Não sei se alguém esqueceu verdadeiramente Roger Milla, e se o fez cometeu uma injustiça ao futebol mais selvagem e mais autêntico que passou por todos os Mundiais. Sei que Yannick Noah, tenista vencedor de Roland Garros, fez os possíveis para o manter inesquecível quando, um ano após o Campeonato do Mundo de Itália, publicou um álbum de música no qual_Saga África era a canção ‘piéce de résistence’. Convidou Roger para se juntar a ele, embora a voz do camaronês fosse do timbre da de um devorador de bagaços.
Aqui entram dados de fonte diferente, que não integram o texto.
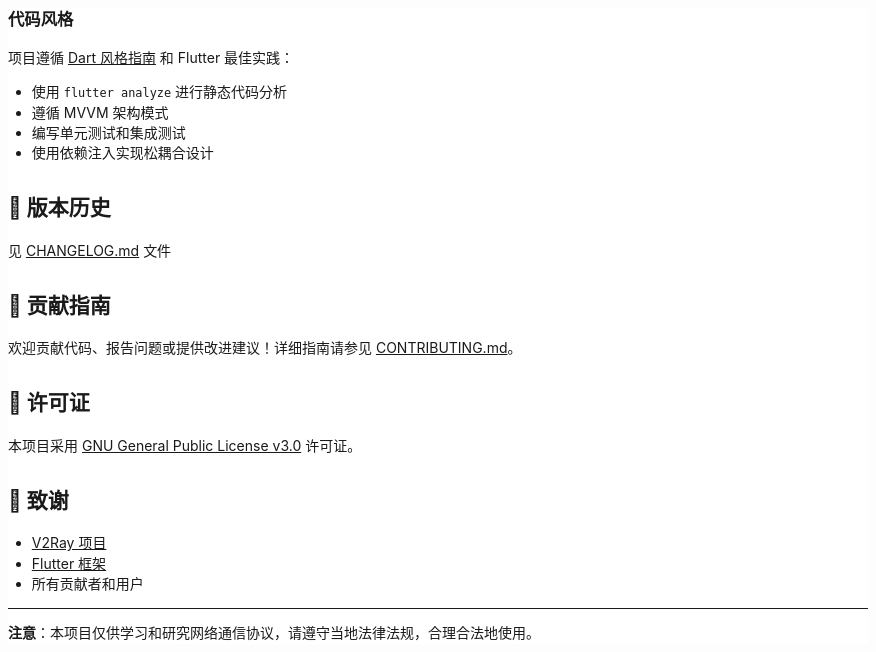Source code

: ### 代码风格

项目遵循 [Dart 风格指南](https://dart.dev/guides/language/effective-dart/style) 和 Flutter 最佳实践：

- 使用 `flutter analyze` 进行静态代码分析
- 遵循 MVVM 架构模式
- 编写单元测试和集成测试
- 使用依赖注入实现松耦合设计

## 🔄 版本历史

见 [CHANGELOG.md](CHANGELOG.md) 文件

## 🤝 贡献指南

欢迎贡献代码、报告问题或提供改进建议！详细指南请参见 [CONTRIBUTING.md](CONTRIBUTING.md)。

## 📄 许可证

本项目采用 [GNU General Public License v3.0](LICENSE) 许可证。

## 🙏 致谢

- [V2Ray 项目](https://github.com/v2fly/v2ray-core)
- [Flutter 框架](https://flutter.dev/)
- 所有贡献者和用户

---

**注意**：本项目仅供学习和研究网络通信协议，请遵守当地法律法规，合理合法地使用。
«François Omanbiyik amortit et glisse un zolo
Deux zolos et passera Milla
Milla dribble la balle, un dribble
Qui sort des laboratoires
Foot balistiques d’Etudi
L’affaire est grave, il tire au goal
Il y est!».
Quantos jogadores ficaram eternizados em canções?, eis uma pergunta à qual não sei responder embora já tenha trazido um bom ror deles para estas páginas. Com Milla, eternizar não será o mais correcto dos termos pois Noah como cantor ficou quase ao mesmo nível que a princesa Stephanie do Mónaco com o seu Irristible. Mas cantou futebol tal como Milla dançou futebol.
«Hey là, le type-là
Oui oui, petit blanc
Paris-Yaoundé
Connexion mais venez
Allons ambiancer
Ambiance soukouss
Ambiance makossa
Ou l’ambiance du bikutsi
Ambiance assiko
Mouvement partout…».
Para a minha memória fica sempre Roger Milla dançando como um garoto em redor de uma bandeirola de campo. Bendita imagem que o tempo não apaga."